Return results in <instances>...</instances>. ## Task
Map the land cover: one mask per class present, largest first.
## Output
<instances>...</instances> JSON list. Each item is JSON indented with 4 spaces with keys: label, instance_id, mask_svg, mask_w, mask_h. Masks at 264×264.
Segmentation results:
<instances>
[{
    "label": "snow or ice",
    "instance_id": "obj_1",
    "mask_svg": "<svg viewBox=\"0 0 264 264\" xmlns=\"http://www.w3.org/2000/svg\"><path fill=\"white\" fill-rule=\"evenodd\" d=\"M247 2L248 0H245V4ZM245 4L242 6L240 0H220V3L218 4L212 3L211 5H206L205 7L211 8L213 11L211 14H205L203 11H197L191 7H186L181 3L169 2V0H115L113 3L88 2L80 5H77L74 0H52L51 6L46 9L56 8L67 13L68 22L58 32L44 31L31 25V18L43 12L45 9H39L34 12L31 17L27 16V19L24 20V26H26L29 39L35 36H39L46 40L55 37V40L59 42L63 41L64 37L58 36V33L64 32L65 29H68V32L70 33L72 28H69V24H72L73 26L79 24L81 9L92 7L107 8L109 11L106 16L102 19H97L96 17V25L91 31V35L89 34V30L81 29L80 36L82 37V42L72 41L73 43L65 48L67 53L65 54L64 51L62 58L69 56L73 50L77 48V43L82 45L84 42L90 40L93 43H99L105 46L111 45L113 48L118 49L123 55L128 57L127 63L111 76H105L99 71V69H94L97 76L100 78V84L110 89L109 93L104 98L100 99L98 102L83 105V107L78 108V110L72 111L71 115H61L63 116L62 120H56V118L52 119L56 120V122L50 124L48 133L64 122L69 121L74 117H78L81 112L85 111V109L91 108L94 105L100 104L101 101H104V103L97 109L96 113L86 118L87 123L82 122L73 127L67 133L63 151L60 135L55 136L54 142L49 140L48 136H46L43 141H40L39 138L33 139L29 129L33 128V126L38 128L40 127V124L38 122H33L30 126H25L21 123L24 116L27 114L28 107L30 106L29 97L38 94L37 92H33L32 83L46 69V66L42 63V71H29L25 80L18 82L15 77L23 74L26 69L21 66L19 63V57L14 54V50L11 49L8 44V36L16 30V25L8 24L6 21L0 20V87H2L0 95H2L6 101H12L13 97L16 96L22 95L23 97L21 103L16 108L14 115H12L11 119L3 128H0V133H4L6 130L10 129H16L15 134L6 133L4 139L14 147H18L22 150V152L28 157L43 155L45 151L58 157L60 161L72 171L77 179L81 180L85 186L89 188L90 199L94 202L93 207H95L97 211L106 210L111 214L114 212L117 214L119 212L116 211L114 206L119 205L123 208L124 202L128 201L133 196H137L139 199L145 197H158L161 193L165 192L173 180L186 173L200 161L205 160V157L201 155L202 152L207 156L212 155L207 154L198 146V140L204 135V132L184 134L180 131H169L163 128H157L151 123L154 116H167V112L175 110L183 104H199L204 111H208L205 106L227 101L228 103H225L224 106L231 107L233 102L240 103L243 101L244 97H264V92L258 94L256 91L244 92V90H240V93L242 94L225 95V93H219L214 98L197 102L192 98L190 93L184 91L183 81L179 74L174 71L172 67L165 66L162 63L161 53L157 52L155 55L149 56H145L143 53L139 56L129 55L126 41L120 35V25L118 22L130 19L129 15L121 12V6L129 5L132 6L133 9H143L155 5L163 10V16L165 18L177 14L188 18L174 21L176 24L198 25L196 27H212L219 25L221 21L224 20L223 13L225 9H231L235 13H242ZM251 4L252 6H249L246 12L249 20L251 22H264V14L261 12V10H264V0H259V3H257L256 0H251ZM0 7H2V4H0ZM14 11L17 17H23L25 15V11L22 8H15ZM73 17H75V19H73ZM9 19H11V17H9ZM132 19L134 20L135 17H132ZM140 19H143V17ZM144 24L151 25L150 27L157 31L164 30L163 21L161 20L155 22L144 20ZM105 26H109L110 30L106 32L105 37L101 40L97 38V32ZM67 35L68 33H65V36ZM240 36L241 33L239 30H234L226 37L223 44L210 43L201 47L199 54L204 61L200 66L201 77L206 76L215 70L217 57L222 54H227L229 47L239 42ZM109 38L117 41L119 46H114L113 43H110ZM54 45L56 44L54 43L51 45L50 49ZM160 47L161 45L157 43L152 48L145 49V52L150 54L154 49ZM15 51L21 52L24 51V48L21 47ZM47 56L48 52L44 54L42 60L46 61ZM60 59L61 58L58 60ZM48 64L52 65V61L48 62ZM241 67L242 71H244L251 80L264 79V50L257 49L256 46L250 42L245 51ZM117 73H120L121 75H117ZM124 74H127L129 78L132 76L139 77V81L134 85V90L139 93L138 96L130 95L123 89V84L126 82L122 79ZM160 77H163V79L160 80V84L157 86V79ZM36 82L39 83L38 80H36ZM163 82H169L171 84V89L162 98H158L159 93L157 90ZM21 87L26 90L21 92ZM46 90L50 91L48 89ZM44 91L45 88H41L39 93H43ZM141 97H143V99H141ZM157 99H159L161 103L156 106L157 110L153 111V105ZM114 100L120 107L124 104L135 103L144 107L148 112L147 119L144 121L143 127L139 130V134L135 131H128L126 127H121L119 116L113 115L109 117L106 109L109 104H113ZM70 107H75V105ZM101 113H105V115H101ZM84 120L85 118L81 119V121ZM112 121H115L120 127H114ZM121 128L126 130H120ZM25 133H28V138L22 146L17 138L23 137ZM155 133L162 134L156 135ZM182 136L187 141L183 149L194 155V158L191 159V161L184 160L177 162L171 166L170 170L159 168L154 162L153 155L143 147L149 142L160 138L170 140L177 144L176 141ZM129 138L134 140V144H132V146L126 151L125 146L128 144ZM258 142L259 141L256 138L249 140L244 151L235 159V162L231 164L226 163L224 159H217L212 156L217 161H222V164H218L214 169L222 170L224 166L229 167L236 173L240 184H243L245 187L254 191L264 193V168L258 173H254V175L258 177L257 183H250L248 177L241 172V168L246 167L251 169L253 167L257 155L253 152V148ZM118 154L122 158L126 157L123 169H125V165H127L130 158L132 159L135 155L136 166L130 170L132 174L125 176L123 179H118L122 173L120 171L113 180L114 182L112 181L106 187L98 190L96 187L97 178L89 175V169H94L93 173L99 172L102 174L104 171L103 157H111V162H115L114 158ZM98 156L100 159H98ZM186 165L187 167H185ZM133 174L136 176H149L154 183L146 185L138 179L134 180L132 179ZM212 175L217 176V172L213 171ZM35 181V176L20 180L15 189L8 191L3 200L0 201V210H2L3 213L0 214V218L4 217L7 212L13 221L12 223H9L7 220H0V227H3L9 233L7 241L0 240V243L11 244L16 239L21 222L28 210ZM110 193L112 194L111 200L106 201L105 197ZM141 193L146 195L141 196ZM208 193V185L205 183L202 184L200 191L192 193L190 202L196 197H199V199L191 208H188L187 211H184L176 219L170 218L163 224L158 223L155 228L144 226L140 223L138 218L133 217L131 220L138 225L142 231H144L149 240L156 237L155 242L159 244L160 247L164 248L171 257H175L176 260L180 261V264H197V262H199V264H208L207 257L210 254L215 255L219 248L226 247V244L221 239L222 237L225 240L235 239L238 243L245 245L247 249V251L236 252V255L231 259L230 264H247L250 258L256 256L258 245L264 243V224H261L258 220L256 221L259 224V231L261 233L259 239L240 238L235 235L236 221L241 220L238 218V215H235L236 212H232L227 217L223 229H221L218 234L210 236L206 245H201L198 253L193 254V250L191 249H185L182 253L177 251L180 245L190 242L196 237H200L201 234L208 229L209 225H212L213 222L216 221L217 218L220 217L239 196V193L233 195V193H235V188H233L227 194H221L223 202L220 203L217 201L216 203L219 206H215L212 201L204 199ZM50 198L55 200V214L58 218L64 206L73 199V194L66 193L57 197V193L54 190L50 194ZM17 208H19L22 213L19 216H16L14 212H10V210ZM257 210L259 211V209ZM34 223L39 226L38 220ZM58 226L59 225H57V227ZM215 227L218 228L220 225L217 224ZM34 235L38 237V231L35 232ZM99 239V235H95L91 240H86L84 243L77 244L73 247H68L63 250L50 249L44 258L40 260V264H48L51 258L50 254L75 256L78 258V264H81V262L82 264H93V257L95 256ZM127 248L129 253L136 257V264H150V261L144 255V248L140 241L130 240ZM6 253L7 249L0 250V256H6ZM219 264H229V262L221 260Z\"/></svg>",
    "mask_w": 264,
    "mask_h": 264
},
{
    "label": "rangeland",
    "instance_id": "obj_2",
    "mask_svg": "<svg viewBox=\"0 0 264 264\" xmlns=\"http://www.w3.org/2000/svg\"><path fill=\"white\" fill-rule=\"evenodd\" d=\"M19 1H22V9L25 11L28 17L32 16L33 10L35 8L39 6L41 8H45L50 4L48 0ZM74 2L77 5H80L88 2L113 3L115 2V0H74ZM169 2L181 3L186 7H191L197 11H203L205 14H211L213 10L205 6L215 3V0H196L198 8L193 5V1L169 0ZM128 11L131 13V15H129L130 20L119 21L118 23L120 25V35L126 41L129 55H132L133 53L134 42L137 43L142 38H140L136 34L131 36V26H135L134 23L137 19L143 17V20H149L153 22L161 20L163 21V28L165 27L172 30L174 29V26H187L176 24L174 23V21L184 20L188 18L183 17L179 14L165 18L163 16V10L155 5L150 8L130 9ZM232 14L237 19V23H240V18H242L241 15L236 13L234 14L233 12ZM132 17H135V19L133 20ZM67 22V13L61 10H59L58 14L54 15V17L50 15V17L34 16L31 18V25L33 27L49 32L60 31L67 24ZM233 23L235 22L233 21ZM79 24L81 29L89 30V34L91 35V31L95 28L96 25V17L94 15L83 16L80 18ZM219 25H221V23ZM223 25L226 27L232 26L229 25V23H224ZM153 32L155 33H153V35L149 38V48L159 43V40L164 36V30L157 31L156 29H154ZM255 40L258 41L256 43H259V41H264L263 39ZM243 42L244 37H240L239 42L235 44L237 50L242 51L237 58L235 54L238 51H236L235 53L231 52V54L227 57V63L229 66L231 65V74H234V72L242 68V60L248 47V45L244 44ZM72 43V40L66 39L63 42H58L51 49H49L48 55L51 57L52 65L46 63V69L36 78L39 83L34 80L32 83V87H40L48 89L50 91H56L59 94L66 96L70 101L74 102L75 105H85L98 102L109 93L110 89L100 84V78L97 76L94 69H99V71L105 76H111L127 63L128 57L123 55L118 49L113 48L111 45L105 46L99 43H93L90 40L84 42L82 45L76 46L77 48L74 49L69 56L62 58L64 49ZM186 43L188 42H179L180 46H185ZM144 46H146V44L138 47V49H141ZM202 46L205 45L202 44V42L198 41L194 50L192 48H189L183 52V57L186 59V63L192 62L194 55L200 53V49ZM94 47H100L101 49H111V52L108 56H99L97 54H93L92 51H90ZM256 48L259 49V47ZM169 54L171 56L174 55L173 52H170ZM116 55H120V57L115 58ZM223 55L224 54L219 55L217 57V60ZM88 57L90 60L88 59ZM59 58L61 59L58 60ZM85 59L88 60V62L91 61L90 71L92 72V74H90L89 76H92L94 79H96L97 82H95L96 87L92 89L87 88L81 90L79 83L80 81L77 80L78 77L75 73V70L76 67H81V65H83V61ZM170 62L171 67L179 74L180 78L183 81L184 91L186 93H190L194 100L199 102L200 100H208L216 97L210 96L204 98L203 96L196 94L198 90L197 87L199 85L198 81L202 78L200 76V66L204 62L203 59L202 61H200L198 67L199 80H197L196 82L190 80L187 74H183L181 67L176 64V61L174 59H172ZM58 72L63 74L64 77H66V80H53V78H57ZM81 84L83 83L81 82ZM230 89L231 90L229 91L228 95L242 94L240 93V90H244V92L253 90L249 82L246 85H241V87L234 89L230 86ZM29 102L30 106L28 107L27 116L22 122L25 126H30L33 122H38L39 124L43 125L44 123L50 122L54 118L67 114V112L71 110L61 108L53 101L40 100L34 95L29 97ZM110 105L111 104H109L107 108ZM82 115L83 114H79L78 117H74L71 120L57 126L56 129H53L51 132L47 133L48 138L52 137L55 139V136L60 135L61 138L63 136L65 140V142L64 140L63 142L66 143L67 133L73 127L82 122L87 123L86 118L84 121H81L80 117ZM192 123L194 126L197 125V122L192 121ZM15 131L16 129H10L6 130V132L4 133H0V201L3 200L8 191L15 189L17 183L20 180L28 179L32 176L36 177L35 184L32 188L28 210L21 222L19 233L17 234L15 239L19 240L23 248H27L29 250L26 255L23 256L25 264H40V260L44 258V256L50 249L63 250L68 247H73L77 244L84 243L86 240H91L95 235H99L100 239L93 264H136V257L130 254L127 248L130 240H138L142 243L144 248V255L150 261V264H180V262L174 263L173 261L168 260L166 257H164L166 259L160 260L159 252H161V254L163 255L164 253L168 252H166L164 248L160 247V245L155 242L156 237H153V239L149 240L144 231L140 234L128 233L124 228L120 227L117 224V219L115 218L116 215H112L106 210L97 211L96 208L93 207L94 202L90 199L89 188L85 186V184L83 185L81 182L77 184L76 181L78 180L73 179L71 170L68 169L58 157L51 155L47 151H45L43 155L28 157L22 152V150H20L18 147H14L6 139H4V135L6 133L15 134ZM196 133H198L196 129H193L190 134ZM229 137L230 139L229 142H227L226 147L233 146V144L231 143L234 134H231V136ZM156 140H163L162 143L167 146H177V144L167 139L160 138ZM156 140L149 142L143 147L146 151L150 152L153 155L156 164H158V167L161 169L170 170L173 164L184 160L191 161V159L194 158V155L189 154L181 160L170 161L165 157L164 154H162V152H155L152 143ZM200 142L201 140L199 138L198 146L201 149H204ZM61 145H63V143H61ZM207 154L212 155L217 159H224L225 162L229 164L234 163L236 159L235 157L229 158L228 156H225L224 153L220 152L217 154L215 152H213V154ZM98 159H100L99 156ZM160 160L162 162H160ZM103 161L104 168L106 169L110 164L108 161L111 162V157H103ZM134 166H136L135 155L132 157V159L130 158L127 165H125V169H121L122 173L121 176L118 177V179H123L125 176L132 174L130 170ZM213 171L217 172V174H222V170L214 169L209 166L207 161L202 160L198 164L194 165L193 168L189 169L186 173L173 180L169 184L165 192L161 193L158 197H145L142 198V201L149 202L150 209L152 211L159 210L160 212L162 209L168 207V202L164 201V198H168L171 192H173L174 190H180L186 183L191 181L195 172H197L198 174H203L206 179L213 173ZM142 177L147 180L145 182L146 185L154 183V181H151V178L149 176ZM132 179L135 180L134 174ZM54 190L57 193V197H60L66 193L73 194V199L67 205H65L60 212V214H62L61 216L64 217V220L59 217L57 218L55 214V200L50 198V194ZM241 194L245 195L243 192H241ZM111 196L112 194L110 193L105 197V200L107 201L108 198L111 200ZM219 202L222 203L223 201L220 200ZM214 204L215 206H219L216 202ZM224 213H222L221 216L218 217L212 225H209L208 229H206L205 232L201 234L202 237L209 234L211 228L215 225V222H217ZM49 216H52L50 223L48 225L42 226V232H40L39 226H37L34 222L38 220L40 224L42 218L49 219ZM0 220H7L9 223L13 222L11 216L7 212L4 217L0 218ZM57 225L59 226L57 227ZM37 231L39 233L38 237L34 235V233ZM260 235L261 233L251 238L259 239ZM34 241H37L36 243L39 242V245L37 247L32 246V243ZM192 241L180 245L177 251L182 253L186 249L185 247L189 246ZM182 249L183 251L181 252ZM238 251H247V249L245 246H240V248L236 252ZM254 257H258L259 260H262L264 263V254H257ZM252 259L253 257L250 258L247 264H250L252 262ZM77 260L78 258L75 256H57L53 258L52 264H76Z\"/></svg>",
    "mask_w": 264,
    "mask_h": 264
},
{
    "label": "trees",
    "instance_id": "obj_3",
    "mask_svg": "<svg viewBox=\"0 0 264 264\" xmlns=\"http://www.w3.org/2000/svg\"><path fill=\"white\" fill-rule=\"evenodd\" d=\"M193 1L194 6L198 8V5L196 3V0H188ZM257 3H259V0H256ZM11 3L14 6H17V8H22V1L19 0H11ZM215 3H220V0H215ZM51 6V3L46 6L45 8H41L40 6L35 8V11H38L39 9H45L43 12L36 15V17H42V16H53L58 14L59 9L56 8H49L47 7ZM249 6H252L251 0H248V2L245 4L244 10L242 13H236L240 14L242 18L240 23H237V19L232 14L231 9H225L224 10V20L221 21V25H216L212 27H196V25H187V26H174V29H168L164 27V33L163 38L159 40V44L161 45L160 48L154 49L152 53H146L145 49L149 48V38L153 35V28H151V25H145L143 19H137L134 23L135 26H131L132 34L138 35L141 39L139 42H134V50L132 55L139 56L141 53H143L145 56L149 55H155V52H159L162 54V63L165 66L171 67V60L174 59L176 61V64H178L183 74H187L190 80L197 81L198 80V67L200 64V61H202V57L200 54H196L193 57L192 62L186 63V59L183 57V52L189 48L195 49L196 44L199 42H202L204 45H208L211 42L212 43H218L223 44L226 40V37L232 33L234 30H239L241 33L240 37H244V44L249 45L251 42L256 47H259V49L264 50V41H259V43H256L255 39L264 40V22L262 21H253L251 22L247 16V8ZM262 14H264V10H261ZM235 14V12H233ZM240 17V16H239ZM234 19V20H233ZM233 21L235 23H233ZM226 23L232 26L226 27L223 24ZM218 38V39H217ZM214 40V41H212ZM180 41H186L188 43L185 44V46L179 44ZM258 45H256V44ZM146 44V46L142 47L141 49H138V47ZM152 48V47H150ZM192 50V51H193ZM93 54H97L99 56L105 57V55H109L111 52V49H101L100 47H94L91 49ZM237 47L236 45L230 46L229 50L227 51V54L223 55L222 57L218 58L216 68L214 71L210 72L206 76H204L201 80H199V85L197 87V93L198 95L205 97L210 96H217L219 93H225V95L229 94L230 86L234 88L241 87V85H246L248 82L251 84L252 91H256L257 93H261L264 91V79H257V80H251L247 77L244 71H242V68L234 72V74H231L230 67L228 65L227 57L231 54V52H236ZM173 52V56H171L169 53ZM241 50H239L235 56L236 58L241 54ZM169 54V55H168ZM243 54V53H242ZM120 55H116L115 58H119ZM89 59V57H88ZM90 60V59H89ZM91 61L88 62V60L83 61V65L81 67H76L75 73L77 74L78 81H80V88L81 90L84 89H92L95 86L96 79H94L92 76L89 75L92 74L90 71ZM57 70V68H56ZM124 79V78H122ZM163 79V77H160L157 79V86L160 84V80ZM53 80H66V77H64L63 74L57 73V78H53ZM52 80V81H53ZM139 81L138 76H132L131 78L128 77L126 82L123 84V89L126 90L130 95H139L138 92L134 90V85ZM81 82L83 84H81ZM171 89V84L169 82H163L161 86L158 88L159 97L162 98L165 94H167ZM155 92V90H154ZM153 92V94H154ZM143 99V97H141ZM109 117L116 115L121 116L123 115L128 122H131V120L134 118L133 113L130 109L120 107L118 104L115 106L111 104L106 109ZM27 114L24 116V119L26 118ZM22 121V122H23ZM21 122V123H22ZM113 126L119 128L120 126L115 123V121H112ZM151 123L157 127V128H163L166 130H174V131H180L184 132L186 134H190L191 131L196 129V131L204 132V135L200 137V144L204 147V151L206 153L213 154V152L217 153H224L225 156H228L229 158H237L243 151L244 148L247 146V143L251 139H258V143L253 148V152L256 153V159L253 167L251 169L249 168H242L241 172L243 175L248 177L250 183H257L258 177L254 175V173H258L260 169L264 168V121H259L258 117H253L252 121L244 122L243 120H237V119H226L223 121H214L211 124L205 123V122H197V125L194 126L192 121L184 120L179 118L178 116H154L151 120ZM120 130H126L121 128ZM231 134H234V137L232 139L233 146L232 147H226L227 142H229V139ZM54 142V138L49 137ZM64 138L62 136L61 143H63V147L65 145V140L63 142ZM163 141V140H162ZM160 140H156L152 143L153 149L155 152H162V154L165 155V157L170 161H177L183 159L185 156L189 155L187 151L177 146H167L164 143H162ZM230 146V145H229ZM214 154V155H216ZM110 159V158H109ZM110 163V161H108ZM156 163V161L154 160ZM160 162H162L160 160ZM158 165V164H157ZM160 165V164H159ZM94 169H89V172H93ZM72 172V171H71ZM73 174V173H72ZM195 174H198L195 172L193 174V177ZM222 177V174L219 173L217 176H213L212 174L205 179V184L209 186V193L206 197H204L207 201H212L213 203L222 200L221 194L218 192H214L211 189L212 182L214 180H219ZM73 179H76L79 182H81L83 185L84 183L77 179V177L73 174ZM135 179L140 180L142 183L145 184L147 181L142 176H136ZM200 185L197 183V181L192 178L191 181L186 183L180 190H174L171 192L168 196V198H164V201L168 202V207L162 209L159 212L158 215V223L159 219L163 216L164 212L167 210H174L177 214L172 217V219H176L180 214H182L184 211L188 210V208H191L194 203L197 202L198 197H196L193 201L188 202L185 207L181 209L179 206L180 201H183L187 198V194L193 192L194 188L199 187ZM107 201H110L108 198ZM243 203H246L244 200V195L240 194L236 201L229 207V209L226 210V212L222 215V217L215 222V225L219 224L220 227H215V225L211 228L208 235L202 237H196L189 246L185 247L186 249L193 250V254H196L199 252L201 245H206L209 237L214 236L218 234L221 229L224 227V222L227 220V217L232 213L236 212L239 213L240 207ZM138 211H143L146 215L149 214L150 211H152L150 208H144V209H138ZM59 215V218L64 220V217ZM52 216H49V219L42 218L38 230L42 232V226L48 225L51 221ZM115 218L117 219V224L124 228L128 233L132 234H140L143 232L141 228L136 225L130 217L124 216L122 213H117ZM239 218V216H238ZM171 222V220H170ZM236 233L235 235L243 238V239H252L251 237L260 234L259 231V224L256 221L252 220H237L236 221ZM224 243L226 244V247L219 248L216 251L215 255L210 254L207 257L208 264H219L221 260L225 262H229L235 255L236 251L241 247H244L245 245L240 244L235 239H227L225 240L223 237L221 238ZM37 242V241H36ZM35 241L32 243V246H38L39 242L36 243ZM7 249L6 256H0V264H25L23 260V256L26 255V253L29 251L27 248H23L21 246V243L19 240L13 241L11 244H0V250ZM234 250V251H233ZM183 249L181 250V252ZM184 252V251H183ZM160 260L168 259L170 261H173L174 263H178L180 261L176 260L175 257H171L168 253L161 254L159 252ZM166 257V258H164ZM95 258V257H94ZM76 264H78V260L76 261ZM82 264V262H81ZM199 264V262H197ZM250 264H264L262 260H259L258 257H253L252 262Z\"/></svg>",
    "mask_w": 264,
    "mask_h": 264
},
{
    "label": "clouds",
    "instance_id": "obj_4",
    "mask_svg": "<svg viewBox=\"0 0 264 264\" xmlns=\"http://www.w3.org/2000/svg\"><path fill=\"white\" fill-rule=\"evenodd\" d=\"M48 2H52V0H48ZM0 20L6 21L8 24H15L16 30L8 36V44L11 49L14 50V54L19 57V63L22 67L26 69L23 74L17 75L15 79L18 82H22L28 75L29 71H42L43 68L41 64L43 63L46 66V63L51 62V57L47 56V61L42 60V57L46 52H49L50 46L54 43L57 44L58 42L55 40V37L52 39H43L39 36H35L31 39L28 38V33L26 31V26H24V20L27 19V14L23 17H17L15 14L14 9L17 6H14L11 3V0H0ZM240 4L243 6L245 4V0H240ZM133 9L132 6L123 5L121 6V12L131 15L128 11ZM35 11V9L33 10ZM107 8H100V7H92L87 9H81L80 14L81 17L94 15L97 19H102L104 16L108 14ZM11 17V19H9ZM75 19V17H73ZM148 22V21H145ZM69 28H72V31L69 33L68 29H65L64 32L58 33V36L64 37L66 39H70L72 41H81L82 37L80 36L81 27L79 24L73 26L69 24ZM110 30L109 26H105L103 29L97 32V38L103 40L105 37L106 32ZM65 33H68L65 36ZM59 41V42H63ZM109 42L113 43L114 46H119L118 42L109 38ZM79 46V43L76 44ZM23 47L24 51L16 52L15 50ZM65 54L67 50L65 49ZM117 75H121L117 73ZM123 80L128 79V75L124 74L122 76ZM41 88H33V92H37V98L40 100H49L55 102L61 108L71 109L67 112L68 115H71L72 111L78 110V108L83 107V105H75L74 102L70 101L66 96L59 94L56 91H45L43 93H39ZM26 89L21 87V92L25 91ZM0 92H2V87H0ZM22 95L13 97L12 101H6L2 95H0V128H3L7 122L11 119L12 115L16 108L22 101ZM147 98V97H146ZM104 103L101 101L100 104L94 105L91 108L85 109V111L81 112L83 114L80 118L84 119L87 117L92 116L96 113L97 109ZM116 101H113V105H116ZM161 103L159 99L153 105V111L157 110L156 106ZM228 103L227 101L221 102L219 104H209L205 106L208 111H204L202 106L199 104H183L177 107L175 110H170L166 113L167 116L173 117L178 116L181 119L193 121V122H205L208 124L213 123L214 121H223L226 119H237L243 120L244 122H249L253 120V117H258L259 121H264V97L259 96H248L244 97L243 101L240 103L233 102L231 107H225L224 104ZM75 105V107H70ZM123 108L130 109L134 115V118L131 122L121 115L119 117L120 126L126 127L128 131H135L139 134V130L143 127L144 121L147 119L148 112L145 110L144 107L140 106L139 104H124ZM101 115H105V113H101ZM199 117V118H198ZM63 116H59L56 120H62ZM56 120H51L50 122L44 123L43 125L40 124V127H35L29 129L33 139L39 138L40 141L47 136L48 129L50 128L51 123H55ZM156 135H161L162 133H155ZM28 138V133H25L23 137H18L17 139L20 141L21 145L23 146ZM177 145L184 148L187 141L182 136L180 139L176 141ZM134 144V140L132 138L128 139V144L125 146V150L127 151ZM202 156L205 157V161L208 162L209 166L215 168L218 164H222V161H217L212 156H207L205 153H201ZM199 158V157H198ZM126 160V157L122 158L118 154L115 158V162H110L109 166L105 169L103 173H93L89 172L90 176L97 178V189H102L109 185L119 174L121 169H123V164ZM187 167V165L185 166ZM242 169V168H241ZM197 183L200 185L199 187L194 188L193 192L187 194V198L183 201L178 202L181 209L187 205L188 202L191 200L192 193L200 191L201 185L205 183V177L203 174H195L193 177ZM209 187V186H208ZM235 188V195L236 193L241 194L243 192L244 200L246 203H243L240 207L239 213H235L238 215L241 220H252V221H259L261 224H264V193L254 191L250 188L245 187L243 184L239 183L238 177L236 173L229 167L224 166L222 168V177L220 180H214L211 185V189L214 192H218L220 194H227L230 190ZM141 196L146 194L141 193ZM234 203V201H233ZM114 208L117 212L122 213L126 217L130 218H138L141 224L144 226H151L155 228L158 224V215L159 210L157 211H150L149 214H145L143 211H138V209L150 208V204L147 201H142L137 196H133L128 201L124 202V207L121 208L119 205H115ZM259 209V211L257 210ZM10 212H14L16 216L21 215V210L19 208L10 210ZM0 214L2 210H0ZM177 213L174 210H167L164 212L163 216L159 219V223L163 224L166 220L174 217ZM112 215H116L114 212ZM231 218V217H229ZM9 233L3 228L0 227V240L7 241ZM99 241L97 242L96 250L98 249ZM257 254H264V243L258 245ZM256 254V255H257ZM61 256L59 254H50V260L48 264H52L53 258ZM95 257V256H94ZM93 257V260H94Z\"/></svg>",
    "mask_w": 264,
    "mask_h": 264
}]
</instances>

====================

[What to do]:
Give the number of lines in the rows above that contain the string "instances", where case counts. Reply with the number alone.

[Result below]:
4